[BEGIN RECORDS SUPPLIED]

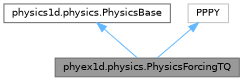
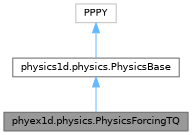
  digraph {
    node [color=gray40 fillcolor=white fontname=Helvetica fontsize=10 shape=box style=filled]
    edge [color=steelblue1 dir=back fontname=Helvetica fontsize=10 labelfontname=Helvetica labelfontsize=10 style=solid]
    n1 [fillcolor=grey60 fontcolor=black height=0.2 label="phyex1d.physics.PhysicsForcingTQ" width=0.4]
    n2 [height=0.2 label="physics1d.physics.PhysicsBase" width=0.4]
    n3 [color=grey75 height=0.2 label=PPPY width=0.4]
    n2 -> n1
-   n3 -> n1
+   n3 -> n2
  }
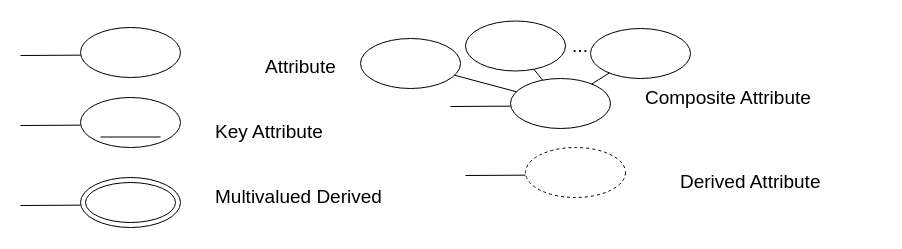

[END RECORDS SUPPLIED]

• PROBLEM STATEMENT: Transcribe the material above line by line without changing any character. Leave the pictures out of your answer.

• FULL OUTPUT:
  digraph {
    node [color=gray40 fillcolor=white fontname=Helvetica fontsize=10 shape=box style=filled]
    edge [color=steelblue1 dir=back fontname=Helvetica fontsize=10 labelfontname=Helvetica labelfontsize=10 style=solid]
    n1 [fillcolor=grey60 fontcolor=black height=0.2 label="phyex1d.physics.PhysicsForcingTQ" width=0.4]
    n2 [height=0.2 label="physics1d.physics.PhysicsBase" width=0.4]
    n3 [color=grey75 height=0.2 label=PPPY width=0.4]
    n2 -> n1
-   n3 -> n1
+   n3 -> n2
  }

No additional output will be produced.